(Source information begins)
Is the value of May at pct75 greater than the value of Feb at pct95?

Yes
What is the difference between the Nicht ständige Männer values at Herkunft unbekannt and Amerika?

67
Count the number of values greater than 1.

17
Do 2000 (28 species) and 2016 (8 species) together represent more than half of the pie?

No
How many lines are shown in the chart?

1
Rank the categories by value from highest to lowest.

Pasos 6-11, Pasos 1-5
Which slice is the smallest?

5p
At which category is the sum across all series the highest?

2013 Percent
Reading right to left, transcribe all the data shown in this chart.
(Source information ends)
Work to complete: Can you rewrite every line of the listing above as a JSON list of strings, one string per line, leaving out the blank lines?

Answer for the task:
[
  "Is the value of May at pct75 greater than the value of Feb at pct95?",
  "Yes",
  "What is the difference between the Nicht ständige Männer values at Herkunft unbekannt and Amerika?",
  "67",
  "Count the number of values greater than 1.",
  "17",
  "Do 2000 (28 species) and 2016 (8 species) together represent more than half of the pie?",
  "No",
  "How many lines are shown in the chart?",
  "1",
  "Rank the categories by value from highest to lowest.",
  "Pasos 6-11, Pasos 1-5",
  "Which slice is the smallest?",
  "5p",
  "At which category is the sum across all series the highest?",
  "2013 Percent",
  "Reading right to left, transcribe all the data shown in this chart."
]